- TASKS -
a - From the article on the Itasca Project below, copy word for word the passage that begins at the words "Furthermore, Lindquist said" and stops after the words "of the region.".
b - Resume the article about the Rosemount Port Authority and the Itasca Project, writing on from its final sentence.

*** TEXT PASSAGE ***

Creating jobs has taken on a new sense of importance as the country tries to wriggle its way out of a recession For the Rosemount Port Authority the answer seems to lie in working with other cities and organizations to make good things happen.

In its 2011 preliminary budget the port authority dedicated $10,000 to the Itasca Project. While it hasn't formally voted to join the project the commission identified money for the cause.

The Itasca Project is an employer-led alliance drawn together by an interest in finding better ways to address regional issues that impact the future economic competitiveness and quality of life. The group, which held its first meeting in 2004, consists of representatives from many of the Fortune 500 companies in the area as well as public servants including the Governor and the mayors of several cities.

City administrator Dwight Johnson said the group has taken an active role in regional issues to help make the overall area more attractive. Most recently the group has decided to hone in on regional economic development.

Currently, the Twin Cities has no regional economic development organization to market the area on a national and global scale. Johnson said the Twin Cities is one of the largest metro areas without a regional economic development entity and its is competing with areas that do, which is a disadvantage.

"In some instances we're not even in the ballgame because of this," said Johnson.

The goal of the Itasca Project is to draw businesses to the area to create jobs. Community development director Kim Lindquist said the city and residents could benefit through a larger tax base and more available jobs if the project succeeds.

Furthermore, Lindquist said because Rosemount has a fair amount of land it could be a good place for incoming businesses to develop.

The Itasca group believes working together can help everyone involved get more out of their investment. It focuses on acting regionally and focusing on the most critical needs of the region.

*** SUPPLIED MATERIAL ***

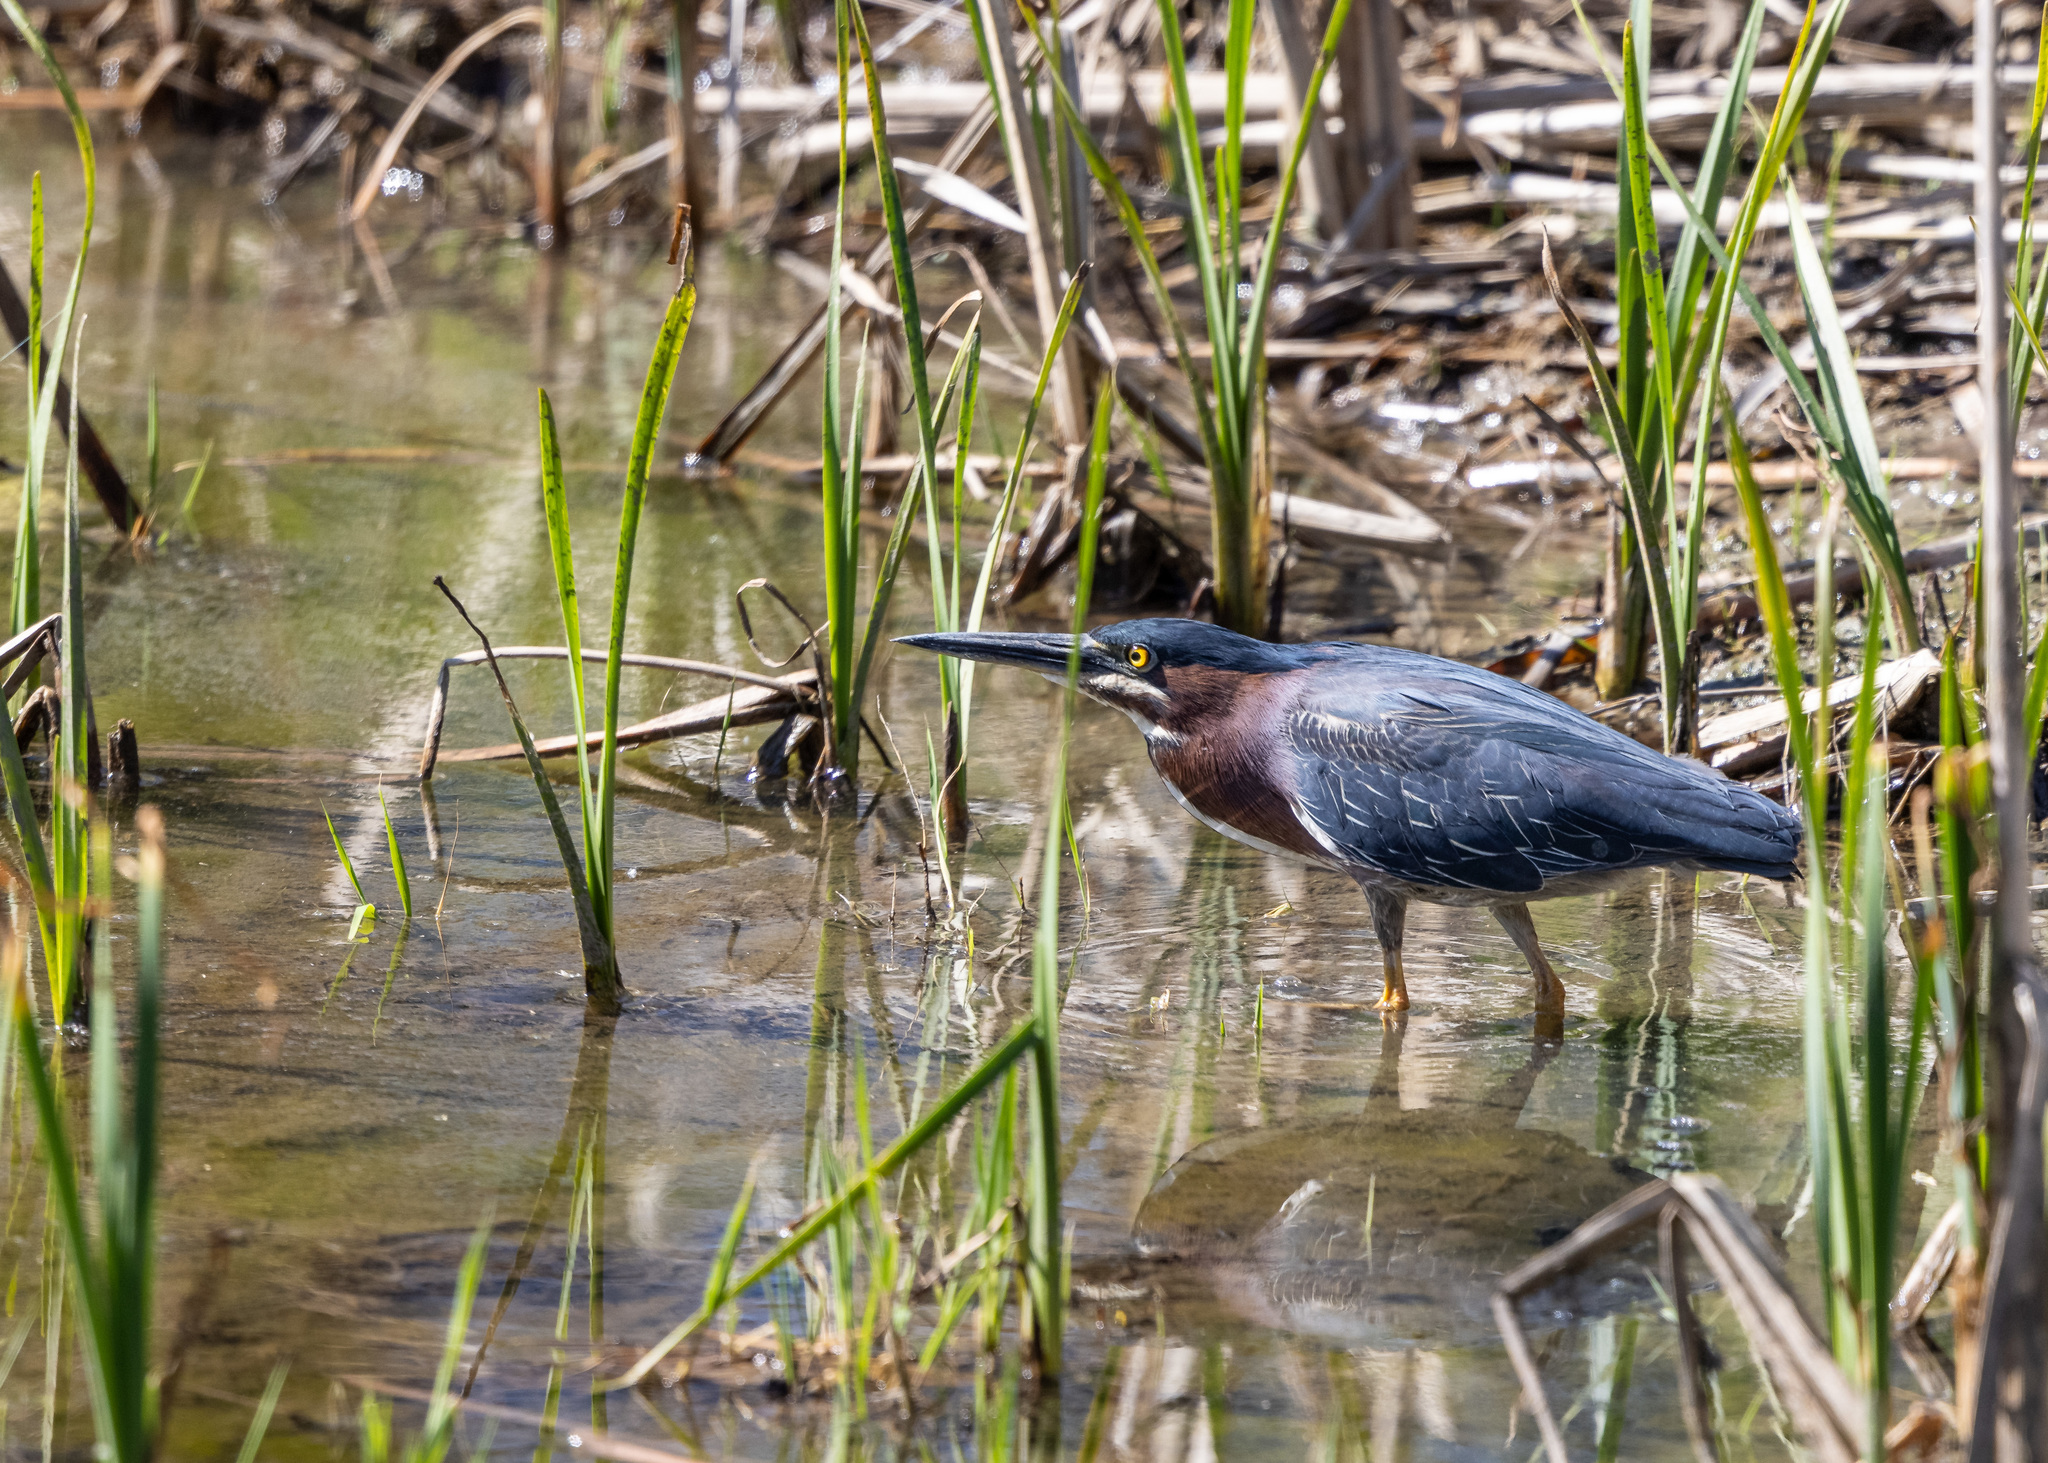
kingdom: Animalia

***

- ANSWERS FOR THE EXERCISE -
a -
Furthermore, Lindquist said because Rosemount has a fair amount of land it could be a good place for incoming businesses to develop.

The Itasca group believes working together can help everyone involved get more out of their investment. It focuses on acting regionally and focusing on the most critical needs of the region.

b -
Johnson said the group consists of mostly business leaders but because cities stand to benefit the group is recruiting local governments including cities and counties to get involved.

Most of the funding for the new organization is coming from the private sector, but they do believe there will be a benefit to the public sector and are asking for voluntary memberships. The cost for Rosemount to join will be the budgeted $10,000.

Kathy Schmidlkofer, the vice president for finance at General Mills, is leading the project. She has been on loan to the Itasca Group for the past year to pursue this project. Recently, she was designated as the transition director for the new economic development organization and will serve in that capacity until a permanent CEO can be hired, according to the staff memo.

Johnson said he's unsure when the issue will come back to the port authority but said the group is hopeful that its membership will make a difference.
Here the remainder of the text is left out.